Son günlerde, eski ABD Başkanı Donald Trump'ın politikalarının global ekonomide yarattığı dalgalanmalar, yatırımcılar ve ekonomistlerin dikkatini çekiyor. Trump'ın geçmişteki yönetim biçimi ve ekonomi üzerindeki etkin etkileri, günümüz Türkiye'si gibi birçok ülkenin ekonomik dengelerini tehdit etmeye devam ediyor. Resesyon riski, uluslararası ölçekte artarken, ABD ekonomisine dair endişeler de büyüyor. Bu gelişmeler, birçok analistin öngörülerini sarsarken, piyasalarda da belirsizlikleri artırıyor.
Donald Trump, 2016'da göreve geldiğinde, özellikle vergi indirimleri ve ticaret politikaları ile ekonomiyi canlandırma sözü vermişti. Ancak bu politikaların uzun vadeli etkileri, COVID-19 pandemisi ve artan enflasyonla birleştiğinde, artık sorgulanır hale geldi. Trump'ın, kendi döneminde uyguladığı tarife artışları ve korumacı politikalar, küresel ticareti etkiledi ve birçok ülke üzerinde ekonomik baskılar yarattı. Bugün ABD sonrası dünya ekonomisi, yeniden Trump etkisi altına girdi. Çünkü gelecekte yeniden başkanlık için yarışması beklenen Trump, destekçileriyle birlikte büyük bir ekonomik reform başlatmayı planlıyor.

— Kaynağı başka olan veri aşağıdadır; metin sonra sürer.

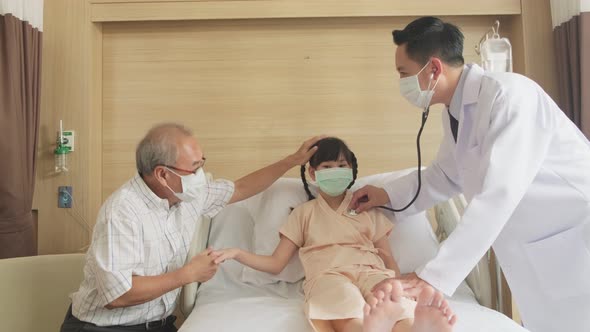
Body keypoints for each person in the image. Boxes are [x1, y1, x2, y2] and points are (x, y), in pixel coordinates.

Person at [349, 16, 590, 332]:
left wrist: (432, 275)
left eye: (404, 74)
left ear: (434, 69)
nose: (402, 84)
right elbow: (444, 177)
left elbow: (499, 193)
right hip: (540, 253)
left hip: (574, 235)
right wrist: (387, 194)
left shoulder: (510, 96)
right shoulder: (456, 112)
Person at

2023 yılında dünya genelinde yaşanan enerji krizi, artan enflasyon ve tedarik zinciri sorunları gibi etkenler, yatırımcıların resesyon endişelerini artırdı. Özellikle ABD Merkez Bankası'nın (Fed) faiz artırımları, birçok ekonomide resesyon riskinin yükselmesine yol açıyor. Ekonomistler, mevcut şartlar altında, Trump'ın politikalarının yeniden gündeme gelmesinin, Amerika Birleşik Devletleri'nde ve global pazarlarda çok farklı sonuçlara yol açabileceğini belirtiyor.
Yükselen fiyatlar, işsizlik oranlarının artması, ve tüketici güveninin düşmesi, resesyonun başlıca belirtileri arasında yer alıyor. Ekonomistler, bu olumsuz koşulların varlığında, en az %25 oranında bir resesyon riski olduğunu öngörüyor. Ülke ekonomilerinin birbirine bağımlı olduğu günümüzde, bir ülke yaşadığı ekonomik problemlerle bir domino etkisi yaratacak şekilde diğer ülkeleri de etkileyebilir. Dolayısıyla, Trump'ın yeniden siyasete atılmasıyla birlikte, ekonomik belirsizliklerin artması kaçınılmaz bir durum haline geliyor.
Piyasalardaki dalgalanmalar, özellikle finansal sektörde derin izler bırakırken, birçok yatırımcı, Trump'ın yeniden iktidara gelmesi durumunda neler olacağını merak etmeye başladı. Kılıçdaroğlu gibi isimler, bu durumla ilgili çeşitli yorumlarda bulunarak, ülkemizde de benzer ekonomik çıktılar olacağını dile getiriyor. Tüketici ve yatırımcı psikolojisi, bu tür belirsizliklerle daha da olumsuz etkilenebilir. Dolayısıyla, Trump'ın olası iktidar dönüşü, sadece ABD için değil, dünya genelinde ekonomik dengeler için büyük önem taşıyor.
Sonuç olarak, Trump ile birlikte yükselen bugün tüm dünya için bir tehdit oluşturuyor. Ekonomik karmaşıklık, politik belirsizliklerle birleşince, yatırımcıların ve ülkelerin geleceğe yönelik planlarını da daha temkinli hale getiriyor. Resesyon riski, bu belirsizliklerin en somut göstergesi olarak karşımıza çıkıyor. Yatırımcılar ve ekonomi yönetimleri, önlerindeki zorlukları aşabilmek için daha dikkatli stratejiler geliştirmek durumunda kalacaklar.
Bu bağlamda, önümüzdeki dönemde Trump'ın siyasi manevralarına bağlı olarak, resesyon riski ve ekonomik belirsizliklerin ne yönde gelişeceği büyük bir merakla izlenecek. Ülkeler, kendi iç politika ve ekonomik dinamiklerini yeniden gözden geçirmek zorunda kalabilirler. Dolayısıyla Trump döneminin yarattığı ekonomik etkilerin, global ölçekte yeni bir tartışma başlatması bekleniyor.